EXERCISE: Can you return everything from the first line down to the line containing "v(-0.88, -1.21) *", copied verbatim with both of those lines included and nothing else?

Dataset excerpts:
────────────────────

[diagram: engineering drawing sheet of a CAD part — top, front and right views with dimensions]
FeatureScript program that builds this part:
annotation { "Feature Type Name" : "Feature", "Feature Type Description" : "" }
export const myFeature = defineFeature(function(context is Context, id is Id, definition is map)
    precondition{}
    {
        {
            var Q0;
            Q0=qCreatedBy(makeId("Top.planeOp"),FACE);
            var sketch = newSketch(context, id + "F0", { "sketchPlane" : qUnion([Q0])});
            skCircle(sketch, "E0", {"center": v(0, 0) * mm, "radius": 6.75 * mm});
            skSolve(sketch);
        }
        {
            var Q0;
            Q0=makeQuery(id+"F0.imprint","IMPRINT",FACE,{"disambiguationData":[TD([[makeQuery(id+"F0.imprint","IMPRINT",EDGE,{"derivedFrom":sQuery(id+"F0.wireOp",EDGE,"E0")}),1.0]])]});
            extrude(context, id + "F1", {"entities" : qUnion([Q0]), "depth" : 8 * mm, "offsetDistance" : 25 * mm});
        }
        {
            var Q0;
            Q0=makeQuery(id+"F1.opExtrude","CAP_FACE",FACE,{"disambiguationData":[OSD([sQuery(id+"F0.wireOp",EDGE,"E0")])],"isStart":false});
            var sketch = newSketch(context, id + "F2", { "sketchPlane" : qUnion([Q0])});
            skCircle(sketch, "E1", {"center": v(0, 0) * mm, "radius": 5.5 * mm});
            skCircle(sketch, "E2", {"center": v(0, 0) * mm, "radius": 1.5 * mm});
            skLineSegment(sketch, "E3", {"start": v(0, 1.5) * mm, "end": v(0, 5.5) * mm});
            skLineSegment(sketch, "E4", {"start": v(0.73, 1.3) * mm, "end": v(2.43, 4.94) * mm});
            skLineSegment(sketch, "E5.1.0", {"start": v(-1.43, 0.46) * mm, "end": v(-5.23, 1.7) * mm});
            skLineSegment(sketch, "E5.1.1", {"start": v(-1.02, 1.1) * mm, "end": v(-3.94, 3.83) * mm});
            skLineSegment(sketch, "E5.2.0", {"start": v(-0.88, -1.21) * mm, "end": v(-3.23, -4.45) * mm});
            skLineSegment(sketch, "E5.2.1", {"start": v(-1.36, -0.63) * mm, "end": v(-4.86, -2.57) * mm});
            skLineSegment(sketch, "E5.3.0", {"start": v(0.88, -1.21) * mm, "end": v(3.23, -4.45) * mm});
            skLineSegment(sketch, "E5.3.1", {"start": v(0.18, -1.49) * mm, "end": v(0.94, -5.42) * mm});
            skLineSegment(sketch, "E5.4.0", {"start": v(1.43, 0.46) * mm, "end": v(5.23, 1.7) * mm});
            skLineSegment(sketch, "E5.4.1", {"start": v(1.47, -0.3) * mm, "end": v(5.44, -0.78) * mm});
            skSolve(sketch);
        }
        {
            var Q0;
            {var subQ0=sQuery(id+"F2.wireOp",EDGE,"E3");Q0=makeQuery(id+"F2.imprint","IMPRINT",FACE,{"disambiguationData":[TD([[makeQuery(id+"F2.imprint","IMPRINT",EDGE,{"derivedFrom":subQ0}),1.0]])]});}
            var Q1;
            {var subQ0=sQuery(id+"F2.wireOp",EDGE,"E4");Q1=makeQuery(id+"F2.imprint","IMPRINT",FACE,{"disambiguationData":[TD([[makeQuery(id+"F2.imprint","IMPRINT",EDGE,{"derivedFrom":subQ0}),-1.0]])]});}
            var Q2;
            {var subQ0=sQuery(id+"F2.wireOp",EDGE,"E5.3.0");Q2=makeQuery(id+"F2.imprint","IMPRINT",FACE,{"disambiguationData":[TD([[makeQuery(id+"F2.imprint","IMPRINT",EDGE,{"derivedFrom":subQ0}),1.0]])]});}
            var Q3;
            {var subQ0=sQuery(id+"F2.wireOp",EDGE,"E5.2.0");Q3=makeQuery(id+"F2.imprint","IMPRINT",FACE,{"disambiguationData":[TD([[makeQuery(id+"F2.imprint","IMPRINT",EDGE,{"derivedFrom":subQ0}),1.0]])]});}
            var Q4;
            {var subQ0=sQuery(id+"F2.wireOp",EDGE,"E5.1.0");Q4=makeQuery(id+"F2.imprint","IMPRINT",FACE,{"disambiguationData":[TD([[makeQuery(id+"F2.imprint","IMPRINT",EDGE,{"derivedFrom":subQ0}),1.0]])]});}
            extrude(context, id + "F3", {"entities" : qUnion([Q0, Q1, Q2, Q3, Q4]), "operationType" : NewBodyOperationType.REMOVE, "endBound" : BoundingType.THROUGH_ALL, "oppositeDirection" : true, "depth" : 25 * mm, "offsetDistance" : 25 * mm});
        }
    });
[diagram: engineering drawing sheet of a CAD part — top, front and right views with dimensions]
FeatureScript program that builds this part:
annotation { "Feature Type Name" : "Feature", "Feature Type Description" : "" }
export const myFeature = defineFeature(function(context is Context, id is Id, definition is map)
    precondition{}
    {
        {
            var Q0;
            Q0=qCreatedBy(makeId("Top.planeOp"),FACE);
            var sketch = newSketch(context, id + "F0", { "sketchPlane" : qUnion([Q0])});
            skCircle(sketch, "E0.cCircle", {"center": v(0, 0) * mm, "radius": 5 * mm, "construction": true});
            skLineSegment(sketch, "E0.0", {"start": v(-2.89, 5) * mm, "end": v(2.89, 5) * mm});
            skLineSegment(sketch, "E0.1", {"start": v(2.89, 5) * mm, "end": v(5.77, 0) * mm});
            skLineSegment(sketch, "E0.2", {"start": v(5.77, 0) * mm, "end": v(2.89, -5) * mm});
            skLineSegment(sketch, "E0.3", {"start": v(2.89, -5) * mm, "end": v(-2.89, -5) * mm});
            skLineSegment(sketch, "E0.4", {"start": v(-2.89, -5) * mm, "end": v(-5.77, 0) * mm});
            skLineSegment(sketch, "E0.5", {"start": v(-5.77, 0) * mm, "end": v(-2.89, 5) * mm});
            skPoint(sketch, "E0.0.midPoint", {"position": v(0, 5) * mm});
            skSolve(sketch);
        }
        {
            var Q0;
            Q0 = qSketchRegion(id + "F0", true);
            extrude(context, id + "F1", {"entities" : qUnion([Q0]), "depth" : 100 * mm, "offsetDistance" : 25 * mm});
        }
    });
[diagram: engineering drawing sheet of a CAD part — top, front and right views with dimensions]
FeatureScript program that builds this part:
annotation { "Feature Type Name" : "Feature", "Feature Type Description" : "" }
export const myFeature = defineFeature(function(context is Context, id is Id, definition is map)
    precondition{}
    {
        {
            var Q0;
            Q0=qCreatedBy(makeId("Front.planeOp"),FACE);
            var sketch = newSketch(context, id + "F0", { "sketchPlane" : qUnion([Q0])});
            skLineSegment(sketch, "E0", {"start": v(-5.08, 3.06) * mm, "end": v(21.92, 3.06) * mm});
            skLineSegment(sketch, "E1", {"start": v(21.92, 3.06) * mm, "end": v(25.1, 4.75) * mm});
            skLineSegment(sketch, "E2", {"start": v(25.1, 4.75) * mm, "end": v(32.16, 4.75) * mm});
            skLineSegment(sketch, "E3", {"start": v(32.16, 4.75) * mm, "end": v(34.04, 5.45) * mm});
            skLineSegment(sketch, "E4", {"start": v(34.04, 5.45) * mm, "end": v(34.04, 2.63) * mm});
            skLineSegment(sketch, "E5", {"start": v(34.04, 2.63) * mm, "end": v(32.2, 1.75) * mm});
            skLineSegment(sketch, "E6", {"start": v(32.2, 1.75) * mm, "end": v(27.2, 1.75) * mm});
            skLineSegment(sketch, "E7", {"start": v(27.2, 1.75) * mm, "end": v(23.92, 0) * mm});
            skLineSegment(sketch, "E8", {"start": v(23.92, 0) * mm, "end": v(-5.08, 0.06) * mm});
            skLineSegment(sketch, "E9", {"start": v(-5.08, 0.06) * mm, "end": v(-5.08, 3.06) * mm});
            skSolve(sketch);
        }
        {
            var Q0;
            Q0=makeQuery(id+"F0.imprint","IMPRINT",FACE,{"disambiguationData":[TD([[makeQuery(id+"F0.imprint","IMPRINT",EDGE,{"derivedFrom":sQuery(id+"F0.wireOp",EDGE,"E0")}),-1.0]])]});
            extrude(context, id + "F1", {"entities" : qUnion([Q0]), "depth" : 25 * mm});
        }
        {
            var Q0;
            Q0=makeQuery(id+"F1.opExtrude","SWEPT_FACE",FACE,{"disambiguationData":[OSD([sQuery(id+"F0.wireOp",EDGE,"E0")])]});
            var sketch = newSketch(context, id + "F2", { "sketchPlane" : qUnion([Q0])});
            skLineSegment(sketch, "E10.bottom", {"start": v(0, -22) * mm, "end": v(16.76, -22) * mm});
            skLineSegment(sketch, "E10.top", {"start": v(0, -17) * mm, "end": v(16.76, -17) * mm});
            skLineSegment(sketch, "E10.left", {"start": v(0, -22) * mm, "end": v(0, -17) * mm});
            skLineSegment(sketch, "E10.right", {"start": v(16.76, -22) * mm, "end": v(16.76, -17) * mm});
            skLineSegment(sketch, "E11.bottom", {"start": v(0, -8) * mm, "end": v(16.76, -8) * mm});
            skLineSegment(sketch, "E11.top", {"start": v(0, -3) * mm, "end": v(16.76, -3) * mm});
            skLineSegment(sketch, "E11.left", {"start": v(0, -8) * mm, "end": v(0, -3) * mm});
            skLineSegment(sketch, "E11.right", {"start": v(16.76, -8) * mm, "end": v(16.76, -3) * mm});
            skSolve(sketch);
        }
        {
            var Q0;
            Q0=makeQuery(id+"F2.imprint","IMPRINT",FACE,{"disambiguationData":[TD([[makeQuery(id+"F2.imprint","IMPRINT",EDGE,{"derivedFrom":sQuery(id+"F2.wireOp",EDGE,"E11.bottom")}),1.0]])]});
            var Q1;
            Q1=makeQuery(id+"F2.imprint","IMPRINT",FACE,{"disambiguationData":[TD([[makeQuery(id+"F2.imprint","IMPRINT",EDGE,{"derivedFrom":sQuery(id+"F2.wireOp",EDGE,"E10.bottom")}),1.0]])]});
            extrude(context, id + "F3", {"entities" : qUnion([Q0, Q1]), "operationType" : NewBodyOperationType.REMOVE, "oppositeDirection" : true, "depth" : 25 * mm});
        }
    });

────────────────────

RESULT FOR THIS TASK:
[diagram: engineering drawing sheet of a CAD part — top, front and right views with dimensions]
FeatureScript program that builds this part:
annotation { "Feature Type Name" : "Feature", "Feature Type Description" : "" }
export const myFeature = defineFeature(function(context is Context, id is Id, definition is map)
    precondition{}
    {
        {
            var Q0;
            Q0=qCreatedBy(makeId("Top.planeOp"),FACE);
            var sketch = newSketch(context, id + "F0", { "sketchPlane" : qUnion([Q0])});
            skCircle(sketch, "E0", {"center": v(0, 0) * mm, "radius": 6.75 * mm});
            skSolve(sketch);
        }
        {
            var Q0;
            Q0=makeQuery(id+"F0.imprint","IMPRINT",FACE,{"disambiguationData":[TD([[makeQuery(id+"F0.imprint","IMPRINT",EDGE,{"derivedFrom":sQuery(id+"F0.wireOp",EDGE,"E0")}),1.0]])]});
            extrude(context, id + "F1", {"entities" : qUnion([Q0]), "depth" : 8 * mm, "offsetDistance" : 25 * mm});
        }
        {
            var Q0;
            Q0=makeQuery(id+"F1.opExtrude","CAP_FACE",FACE,{"disambiguationData":[OSD([sQuery(id+"F0.wireOp",EDGE,"E0")])],"isStart":false});
            var sketch = newSketch(context, id + "F2", { "sketchPlane" : qUnion([Q0])});
            skCircle(sketch, "E1", {"center": v(0, 0) * mm, "radius": 5.5 * mm});
            skCircle(sketch, "E2", {"center": v(0, 0) * mm, "radius": 1.5 * mm});
            skLineSegment(sketch, "E3", {"start": v(0, 1.5) * mm, "end": v(0, 5.5) * mm});
            skLineSegment(sketch, "E4", {"start": v(0.73, 1.3) * mm, "end": v(2.43, 4.94) * mm});
            skLineSegment(sketch, "E5.1.0", {"start": v(-1.43, 0.46) * mm, "end": v(-5.23, 1.7) * mm});
            skLineSegment(sketch, "E5.1.1", {"start": v(-1.02, 1.1) * mm, "end": v(-3.94, 3.83) * mm});
            skLineSegment(sketch, "E5.2.0", {"start": v(-0.88, -1.21) * mm, "end": v(-3.23, -4.45) * mm});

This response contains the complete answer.